Steve Nicol thinks Marco Verratti would be a great fit for Barcelona, but Alejandro Moreno worries about his health.

Joan Laporta says he would fight Josep Maria Bartomeu for the Barcelona presidency if an election was to be held in the immediate future, and called on the current board to resign in comments to The Guardian.

Laporta was Barca president for seven years between 2003 and 2010 and was responsible for the appointment of Pep Guardiola in 2008.

Sandro Rosell replaced him in 2010, but he was forced to resign less than four years later over the signing of Neymar from Santos and was subsequently succeeded by current president Bartomeu.

“If [the board] resigned now, I’d definitely stand [for election],” said Laporta, who lost to Bartomeu in the 2015 election after Barca had won the Treble. “The problem is [the current board’s mandate] ends in 2021. If they went now, I’d stand.
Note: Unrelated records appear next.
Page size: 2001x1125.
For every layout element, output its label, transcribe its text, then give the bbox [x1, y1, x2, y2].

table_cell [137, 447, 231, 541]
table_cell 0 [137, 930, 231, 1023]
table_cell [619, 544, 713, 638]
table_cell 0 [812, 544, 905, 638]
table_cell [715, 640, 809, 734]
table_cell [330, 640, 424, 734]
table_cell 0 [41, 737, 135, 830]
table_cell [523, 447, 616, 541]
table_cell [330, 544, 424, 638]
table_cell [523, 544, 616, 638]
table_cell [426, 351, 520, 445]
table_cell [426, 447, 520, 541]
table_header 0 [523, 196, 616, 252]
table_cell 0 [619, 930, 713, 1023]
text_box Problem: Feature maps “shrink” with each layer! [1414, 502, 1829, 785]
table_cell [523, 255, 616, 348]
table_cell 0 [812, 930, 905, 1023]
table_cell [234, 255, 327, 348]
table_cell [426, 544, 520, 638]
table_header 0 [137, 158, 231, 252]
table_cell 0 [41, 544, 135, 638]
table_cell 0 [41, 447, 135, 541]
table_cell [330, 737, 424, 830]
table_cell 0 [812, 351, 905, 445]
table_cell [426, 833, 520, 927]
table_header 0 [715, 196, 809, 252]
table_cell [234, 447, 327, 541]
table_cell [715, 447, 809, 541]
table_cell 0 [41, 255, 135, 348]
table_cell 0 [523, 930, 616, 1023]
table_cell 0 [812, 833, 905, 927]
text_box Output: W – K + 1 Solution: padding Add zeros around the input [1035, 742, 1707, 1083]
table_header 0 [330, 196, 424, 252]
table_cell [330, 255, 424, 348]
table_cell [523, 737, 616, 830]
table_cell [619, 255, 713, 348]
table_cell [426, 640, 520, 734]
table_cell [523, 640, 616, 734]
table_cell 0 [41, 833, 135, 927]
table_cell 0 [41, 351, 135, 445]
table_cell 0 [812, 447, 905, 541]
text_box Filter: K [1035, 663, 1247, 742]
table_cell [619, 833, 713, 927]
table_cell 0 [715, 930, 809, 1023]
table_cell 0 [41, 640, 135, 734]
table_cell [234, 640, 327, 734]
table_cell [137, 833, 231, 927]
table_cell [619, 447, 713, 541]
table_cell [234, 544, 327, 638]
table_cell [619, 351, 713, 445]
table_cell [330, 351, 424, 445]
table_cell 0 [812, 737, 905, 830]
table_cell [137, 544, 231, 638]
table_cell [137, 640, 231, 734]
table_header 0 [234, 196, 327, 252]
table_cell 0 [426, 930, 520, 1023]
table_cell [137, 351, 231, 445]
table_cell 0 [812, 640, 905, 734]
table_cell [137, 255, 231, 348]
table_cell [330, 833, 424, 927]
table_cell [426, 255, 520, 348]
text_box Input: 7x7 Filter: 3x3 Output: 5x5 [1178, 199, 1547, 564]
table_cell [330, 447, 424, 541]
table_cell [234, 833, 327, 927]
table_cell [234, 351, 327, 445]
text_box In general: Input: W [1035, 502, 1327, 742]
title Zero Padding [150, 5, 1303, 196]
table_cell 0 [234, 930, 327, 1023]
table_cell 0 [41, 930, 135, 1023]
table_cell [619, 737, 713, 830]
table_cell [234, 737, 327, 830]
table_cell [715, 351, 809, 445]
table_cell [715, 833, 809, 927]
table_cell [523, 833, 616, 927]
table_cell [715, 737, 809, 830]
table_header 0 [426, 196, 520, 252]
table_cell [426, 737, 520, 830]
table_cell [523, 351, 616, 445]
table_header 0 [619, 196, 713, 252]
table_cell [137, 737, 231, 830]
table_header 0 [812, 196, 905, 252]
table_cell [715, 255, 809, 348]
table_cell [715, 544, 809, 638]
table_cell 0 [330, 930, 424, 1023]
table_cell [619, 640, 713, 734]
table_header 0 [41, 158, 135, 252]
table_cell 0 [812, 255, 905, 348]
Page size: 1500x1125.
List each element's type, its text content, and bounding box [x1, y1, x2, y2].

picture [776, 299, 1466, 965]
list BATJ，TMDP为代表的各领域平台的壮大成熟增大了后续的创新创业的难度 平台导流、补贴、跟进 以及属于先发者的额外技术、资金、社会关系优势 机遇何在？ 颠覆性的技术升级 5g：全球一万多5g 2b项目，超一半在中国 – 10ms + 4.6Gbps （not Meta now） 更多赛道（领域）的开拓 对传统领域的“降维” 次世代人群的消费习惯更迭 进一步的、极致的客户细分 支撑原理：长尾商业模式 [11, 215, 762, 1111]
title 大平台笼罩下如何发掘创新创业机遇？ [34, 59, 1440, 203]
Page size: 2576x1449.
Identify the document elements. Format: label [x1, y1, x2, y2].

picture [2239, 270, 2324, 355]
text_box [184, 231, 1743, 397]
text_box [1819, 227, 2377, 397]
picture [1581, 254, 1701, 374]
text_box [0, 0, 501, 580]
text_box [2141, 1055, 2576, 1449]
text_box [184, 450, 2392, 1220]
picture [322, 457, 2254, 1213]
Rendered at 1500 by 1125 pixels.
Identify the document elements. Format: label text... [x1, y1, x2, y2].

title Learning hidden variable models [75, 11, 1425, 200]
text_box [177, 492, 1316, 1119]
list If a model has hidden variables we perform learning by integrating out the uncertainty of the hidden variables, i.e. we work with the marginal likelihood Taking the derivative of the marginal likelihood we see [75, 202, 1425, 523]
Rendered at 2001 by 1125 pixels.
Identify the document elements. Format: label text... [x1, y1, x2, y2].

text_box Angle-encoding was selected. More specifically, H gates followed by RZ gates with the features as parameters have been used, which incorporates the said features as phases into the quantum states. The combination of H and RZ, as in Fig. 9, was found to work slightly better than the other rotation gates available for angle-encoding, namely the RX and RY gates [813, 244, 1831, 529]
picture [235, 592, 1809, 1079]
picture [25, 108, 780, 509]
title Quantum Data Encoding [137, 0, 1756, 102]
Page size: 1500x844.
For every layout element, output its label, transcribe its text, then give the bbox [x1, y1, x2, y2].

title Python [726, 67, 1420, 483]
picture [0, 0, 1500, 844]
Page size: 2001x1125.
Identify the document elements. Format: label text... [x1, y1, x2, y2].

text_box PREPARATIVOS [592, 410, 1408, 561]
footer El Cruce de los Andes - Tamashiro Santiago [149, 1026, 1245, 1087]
But if they continue for three, four years, I don’t think so.

“We all have our moment. Right now, it’s still fresh to me, but if it goes on longer, I’d like a candidate I can look at and think: ‘Yes, this is the one.’ Renewal’s always necessary. I’d like someone with clear ideas, a model I can share, a person I can trust.”

Joan Laporta was Barcelona president for seven years between 2003 and 2010.

Laporta has always been clear that he cannot trust the current board, who took him to court for alleged losses during his mandate — he was exonerated in May.

“We left [Rosell, Bartomeu, etc] the greatest Barca in the club’s history and they spent their time destroying it,” he added, citing the Neymar transfer and the sponsorship deal with Qatar as reasons for concern.

“Barcelona has been kidnapped. It’s hostage to the intoxication, manipulation and lies [of this board] and it’s sad. I’m demanding they resign. If they had any shame they’d resign; if they had any shame, they’d have gone when they did a deal with the public prosecutor to make the club, not them, liable in the Neymar case.”

Agusti Benedito, another candidate in the 2015 election, is also calling for the board to resign and last week lodged a vote of no confidence against them.

To take the vote of no confidence to the next stage, Benedito needs the support of 15 percent of the club’s members within 14 days, which he estimates is around 16,500 people.

As of Thursday, he said he had just under 6,000 signatures and called on Laporta to help raise awareness of the matter.